Leeming admitted to striking Lovett, who was 25, a number of times with a hammer before coming back with a rifle and shooting her in the head.

"If the man intends to kill the girl, why would he leave her alive?" asked Der. "He leaves her there breathing, apparently, and yet they say he deliberately tried to kill her.

"He could even have suffocated her, but we know there was no evidence of suffocation."

Prosecutor Doug Taylor said Leeming's behaviour when he buried their bodies in a shallow grave west of Calgary was beyond suspicious. He pointed to the steps Leeming took to mislead the public and to his demeanour when he laughed during two television interviews.

"He told lie after lie after lie after he murdered Jasmine, and, so says the Crown, Aliyah. He lied to the police. He lied to the public. He lied to his ex-wife. He lied to his employer.

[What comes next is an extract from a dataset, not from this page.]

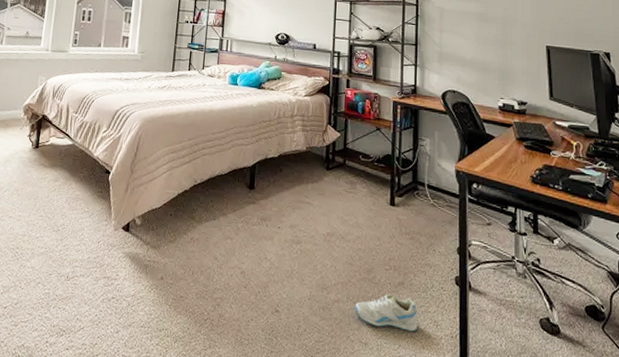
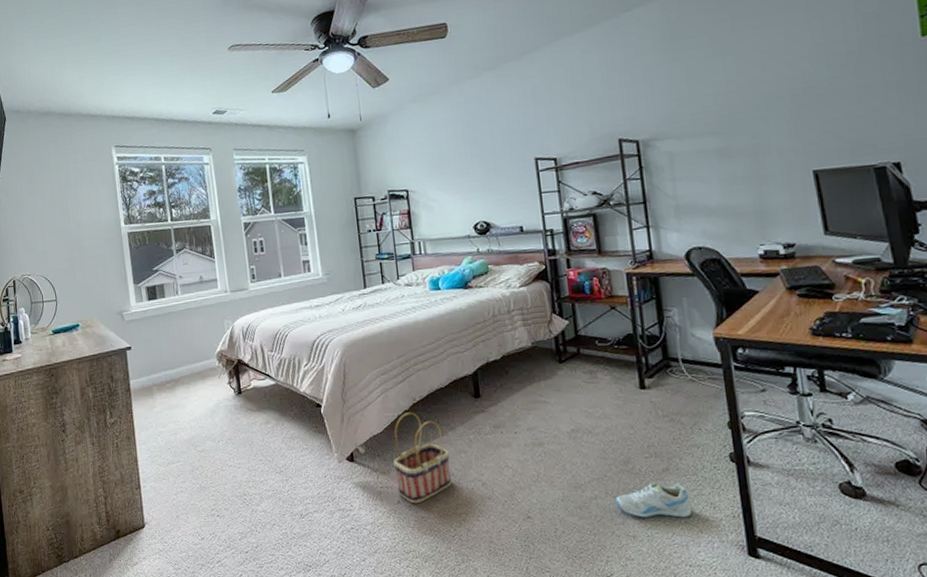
basket: none [163,192,217,283] -> present [393,412,453,504]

All of this was a calculated scheme to get away with murder — and not just one, but two," Taylor said.

Taylor said when Leeming was befriended by two undercover police officers and led them to the bodies, he never told them that Aliyah's death was an accident.

"Who in that situation would not avail themselves of the opportunity to say Aliyah's death was an accident?" Taylor asked.

"There are no points in bad-guy land for killing kids or anywhere else for that matter. No one would pass up that opportunity unless it was not an accident."

Lovett and her daughter were reported missing on April 23, 2019, and found two weeks later.

Yamauchi has reserved his decision. The matter is to be back in court Dec. 3 to set a date for sentencing.